- Trecho para análise
┌────────
Quando nos utilizamos de avaliações subjetivas de ansiedade, prática comum
entre as pessoas, terapeutas, médicos e psicólogos, pedimos as pessoas para
avaliar a si próprias em opções como: estou muito ansioso, ou quase não estou
ansioso, ou quase nunca estou ansioso, ou eu sempre estou ansioso! Esse tipo de
método, quando perguntamos após as práticas meditativas ou introspectivas de
uma maneira geral, comumente revelam que as pessoas sentem menos ansiosas, mais
serenas, presentes, mais tranquilas e relaxadas após a primeira prática. É um
tipo de constatação comum para nós que praticamos e lidamos com isso
diariamente e nos estudos e métodos que colocam os marcadores sensíveis dentro
de seus métodos de trabalho sobre a introspecção, mas como diz Davidson: “Tais estudos autor-relatados são
notoriamente suscetíveis à “demanda de expectativa”, os sinais implícitos para
informar um resultado positivo. Tais autor-relatos de melhor gerenciamento do
estresse aparecem muito mais cedo nos dados dos meditadores do que medições
rígidas como atividade cerebral. Isso pode significar que a sensação de
ansiedade diminuída que os praticantes de meditação vivenciam ocorre antes de
mudanças discerníveis nas medições rígidas – ou que a expectativa de tais
efeitos enviesa o que os meditadores afirmam”.
Nesse
sentido, o que realmente seriam promissores em pesquisas que utilizam-se da
introspecção meditativa como constatação de mudanças discerníveis e através de
medições rígidas para aferirmos mudanças verdadeiramente estruturais a nível de
cérebro e no funcionamento das redes neurais, assim como outras mudanças
fisiológicas contatadas em práticas de praticantes veteranos, é nos engajarmos
em pesquisas de médio e longo prazo com esses praticantes assim como o
professor Richard J. Davidson e seus colaboradores, realizam em seu
laboratório. Porém, quero enfatizar aqui, que nesse aspecto, estamos falando
desse viés das práticas introspectivas associada as pesquisas em neurociências
que no caso, está inserida nas ciências naturais, dais quais estão apresentando resultados
estruturais-materiais (no cérebro) das potencialidades da prática meditativa para
com o saúde e o bem estar humano a nível físico, psíquico e comportamental, mas
ainda sim resta um grande espectro de investigações a serem realizadas, quando
encaramos a introspecção como uma forma de investigação da natureza da mente
explorando compreensões e matizes dessa que até então, ainda não foram
contempladas pelas nossas psicologias e medicinas vigentes.
└────────
- Material extraído
┌────────
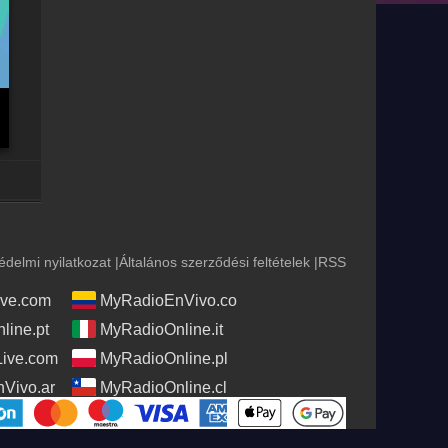
édelmi nyilatkozat
|
Általános szerződési feltételek
|
RSS
ve.com
MyRadioEnVivo.co
line.pt
MyRadioOnline.it
Live.com
MyRadioOnline.pl
Vivo.ar
MyRadioOnline.cl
└────────
- Questões de estudo
[A] No trecho sobre meditação e ansiedade, segundo a citação de Davidson, a que os estudos autorrelatados são notoriamente suscetíveis?
[B] Diga se cada afirmação abaixo está de acordo com o trecho sobre meditação e ansiedade, respondendo sim ou não e citando as palavras do trecho que decidem a questão:
(i) Os autorrelatos de melhor gerenciamento do estresse aparecem mais tarde nos dados dos meditadores do que medições rígidas como a atividade cerebral.
(ii) O professor Richard J. Davidson e seus colaboradores realizam em seu laboratório pesquisas de médio e longo prazo com praticantes.
(iii) As pesquisas em neurociências estão inseridas nas ciências humanas.

- Respostas dadas
[A] À “demanda de expectativa”, os sinais implícitos para informar um resultado positivo.

[B]
(i) Não: “aparecem muito mais cedo nos dados dos meditadores do que medições rígidas como atividade cerebral”.
(ii) Sim: “pesquisas de médio e longo prazo com esses praticantes assim como o professor Richard J. Davidson e seus colaboradores, realizam em seu laboratório”.
(iii) Não: “está inserida nas ciências naturais”.